If one expects their retirement tax bracket to be lower in retirement, than the Traditional IRA may come out better.
In my case, I've been happily converting small amounts of my Traditional IRA almost every year beginning in 1998, and I'm glad I did, because otherwise the required minimum distributions on my traditional IRA would eventually grow to large amounts, pushing me up a tax bracket or more. That could cause me to also pay higher Medicare premiums and does cause me to pay higher taxes on Social Security income -- two forms of "stealth taxes" that are additional to what one's tax marginal tax rate is according to the tax tables. It also pushes up the amount of my capital gains that are taxed, yet another "stealth tax".
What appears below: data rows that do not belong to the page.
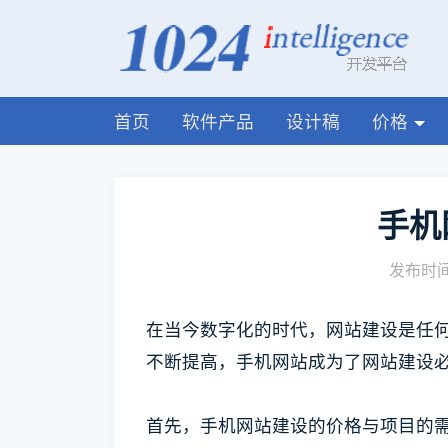
首页
软件产品
设计稿
价格
手机
发布时间:
在当今数字化的时代，网站建设是任
不断提高，手机网站成为了网站建设
首先，手机网站建设的价格与项目的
Footnote [1] - A 5.65%/year average annual return triples an untaxed account over 20 years. Unfortunately, the side account, being a regular taxable account, is taxed every year on its gains. Say the marginal tax rate is 25% and thus the after-tax rate of return is 5.65% * (100%-25%) = 4.24%. A dollar that grows at a 4.24% after-tax rate reaches 1.0424^20 = 2.294 (well short of a tripling) over 20 years. $25 in the side account grows to $25*2.294 = $57.36
Disclosure: I'm not a financial or tax professional. I've read a lot, consulted with tax and financial advisers a lot on these darn IRAs, studied conversion calculators and done a lot of analysis, and as an engineer I know math and spreadsheets, but at the end of the day I'm just another message board rando
Edited to make clearer when there is and when there isn't taxation.